### Page text
┌──
I'm using Python 2.7, py.test, and the pytest-selenium, pytest-flask fixtures. I'm also using a couple of my own fixtures for things like customising selenium and easily creating DB objects.

I have a functional test suite that uses Selenium. I'm running my suite using BrowserStack (via local tunneling) and I want to run everything on lots of different browsers.

I have 4 tests that cannot pass at the moment, I'm waiting on some sandbox credentials for a third party service. Those tests will result in the server returning a 500 Internal Server Error. I've marked them in py.test as being expected to fail (i.e. @pytest.mark.xfail).

When I run the suite using Chrome everything works as expected. When I run it using Firefox the test hangs after it's failed. BrowserStack is showing that the test session has been closed properly so it's not a problem with BrowserStack hanging on a dodgy browser (at least I don't think it is).

If I remove the problematic tests then Firefox continues as it should. If I mark the tests as skipped (as opposed to xfail) then everything works as it should. If I mark a different test as xfail then everything continues as it should.

So it's something to do with that test and that browser, but not at the BrowserStack level. The only major thing different about the awkward tests is that they involve committing objects to the test DB. But the tests don't hang at the DB commands, they hang after the DB setup, after the 500 error page, but before the DB assertions. And it can't be the DB commands because they work if I'm using a different browser!
└──
### Recorded information
┌──
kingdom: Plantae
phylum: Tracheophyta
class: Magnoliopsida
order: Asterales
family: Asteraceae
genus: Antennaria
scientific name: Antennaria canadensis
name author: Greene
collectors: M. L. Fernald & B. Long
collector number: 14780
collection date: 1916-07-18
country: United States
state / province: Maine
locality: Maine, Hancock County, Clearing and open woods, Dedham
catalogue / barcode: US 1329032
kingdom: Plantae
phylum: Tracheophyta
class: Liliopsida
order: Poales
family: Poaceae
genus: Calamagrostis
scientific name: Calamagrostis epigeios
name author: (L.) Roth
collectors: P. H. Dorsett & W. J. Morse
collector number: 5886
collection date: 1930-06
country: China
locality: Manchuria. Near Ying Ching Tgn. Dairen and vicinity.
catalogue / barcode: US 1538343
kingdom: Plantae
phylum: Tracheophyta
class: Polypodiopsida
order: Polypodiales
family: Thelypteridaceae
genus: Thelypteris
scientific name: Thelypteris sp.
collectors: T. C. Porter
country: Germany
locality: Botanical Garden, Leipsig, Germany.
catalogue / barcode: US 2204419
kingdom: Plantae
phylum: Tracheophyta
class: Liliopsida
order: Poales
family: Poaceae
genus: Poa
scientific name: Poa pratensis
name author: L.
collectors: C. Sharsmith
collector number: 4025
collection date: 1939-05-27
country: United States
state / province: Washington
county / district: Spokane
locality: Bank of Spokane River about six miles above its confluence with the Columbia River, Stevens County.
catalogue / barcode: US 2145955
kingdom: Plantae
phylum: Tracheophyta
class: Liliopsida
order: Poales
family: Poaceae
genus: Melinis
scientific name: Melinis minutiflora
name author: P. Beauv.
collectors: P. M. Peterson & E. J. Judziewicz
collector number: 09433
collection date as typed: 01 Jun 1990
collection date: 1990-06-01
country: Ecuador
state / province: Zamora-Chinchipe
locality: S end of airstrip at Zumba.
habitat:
└──
### Activity 1
Translate this sentence from the post about the Selenium test suite into Spanish: "When I run the suite using Chrome everything works as expected."
### Activity 2
Based on the post about the Selenium test suite, decide whether each statement agrees with it. Answer yes or no, and quote the deciding words.
(a) The four tests that cannot pass have been marked in py.test as expected to fail.
(b) The suite hangs when it is run in Chrome.
(c) Marking the problematic tests as skipped instead of xfail lets the suite run normally.

### Problem solution 1
Cuando ejecuto la suite con Chrome, todo funciona como se espera.

### Problem solution 2
(a) Yes: "I've marked them in py.test as being expected to fail (i.e. @pytest.mark.xfail)."
(b) No: "When I run the suite using Chrome everything works as expected."
(c) Yes: "If I mark the tests as skipped (as opposed to xfail) then everything works as it should."